Well, next time it happened, he would be vastly better prepared. Next time he would have money on his side, and he would collect all he might while he could.

Today, if he was fortunate, he might increase his wealth. Os was with the travellers who were passing near here. They were rumoured to have silver with them, silver that they were carrying to Exeter. Well, with luck, soon they would be dead and Sir Robert would be that much the wealthier.

The land was dangerous. A man had to fight to keep what was his — and take what he wanted from others. There was no other rule in the country. The King’s Peace was a nonsense now. All that existed was the power of the strongest. And Sir Robert intended to prove that his steel was as sharp as any other man’s.

He did not know that it would lead to his death.

Second Sunday following the feast of the Archangel Michael*

Oakhampton

Old John Pasmere had already seen his son in the town when he set off homewards.

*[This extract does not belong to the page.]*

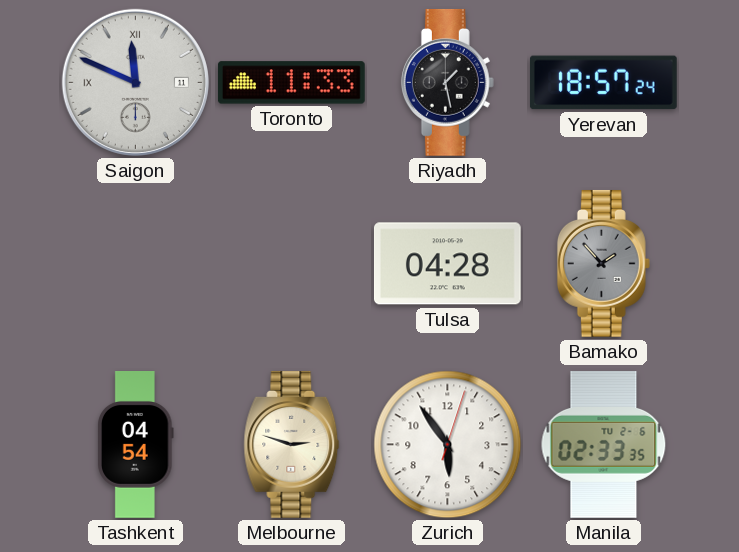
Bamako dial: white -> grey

The sight of the little market town was not impressive to him. He’d seen Oakhampton before, and he’d even been to Crediton a few times in his life. Once, he’d gone as far as Exeter, although it hadn’t appealed to him. The place was too loud, too crowded and mean. The people were suspicious and made no attempt to hide the fact, and he felt all the while that he was likely to be hit over the head and robbed at any moment. No, he didn’t like the place. It felt too dangerous.

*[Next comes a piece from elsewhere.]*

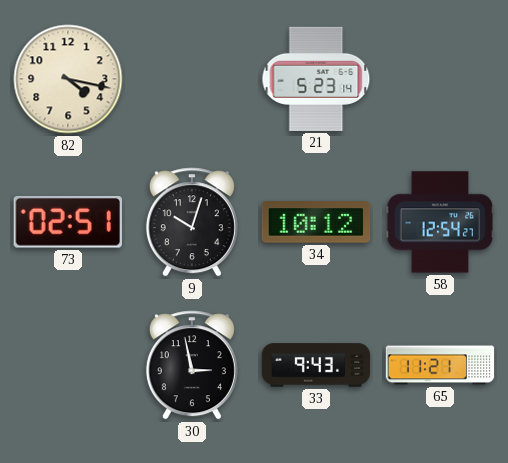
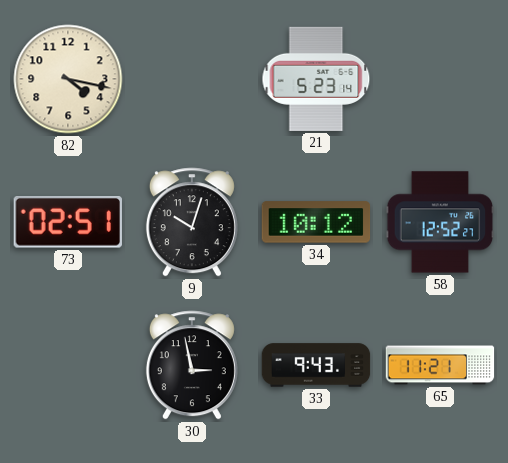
58: 12:54 -> 12:52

Oakhampton was no better than Exeter, except it was that bit smaller, but it made a pleasant difference to go there once in a while, mainly for the market, but also for the church. He liked the priest there, who gave stirring stories about the men in the Gospels, and enduring examples of the devil and hell itself. There weren’t that many as could do that, John reckoned. No, in his local chapel up at Jacobstowe, the fool kept prating on about the goodness of man and how Jesus wanted all to see the good in each other. Well, if Jesus was willing to see the best of all men, that was fine, but John Pasmere was happier keeping his own counsel and his dagger near to hand. There was much to be said for the man who was good and kindly all his life, but in John’s experience, such men died young and painfully. For himself, he’d keep an eye on the dangers of life and a hand on his knife.

But a priest who could stir the blood with stories of death and glory, that was different. And in Oakhampton the lad could even make John feel almost young again. There were lots of examples from the Gospels of fighting against oppressors, whether they be Egyptian, Roman or any other race, and John took from that the truth: that God was on the side of those who were downtrodden through the ages. If a man was put to great hardship by those who ruled him, then he was entitled to take back what had been stolen.

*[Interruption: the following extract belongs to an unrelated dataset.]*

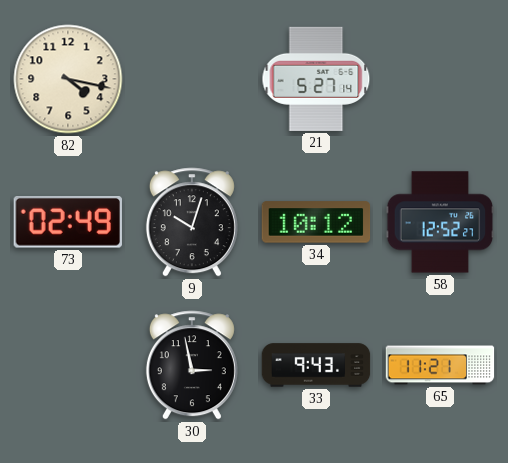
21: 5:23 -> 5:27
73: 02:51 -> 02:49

That was fine for most. But when a man lived in England today, there was little chance of justice. Be he knight, freeman or serf, he was allowed to live only at the whim of the king and his friends. If a man took against another, who had the ear of an associate of the king, he could find himself gaoled, or worse. A peasant would often be discovered dead in his home, or lying in a ditch, while the more wealthy would end up hanging in pieces on hooks at a city’s gates.

John Pasmere was not willing to trust to the justice of the men who ruled this country. He had known too many of them.

Trust was a very overrated trait. Most of those who put their faith in it would die painfully. A man who trusted his lord; a woman who trusted the lord’s son; any man who trusted my lord Hugh le Despenser; and most of all, any traveller who trusted guides and guards.

Those putting their confidence in such people were fools and deserved their fate.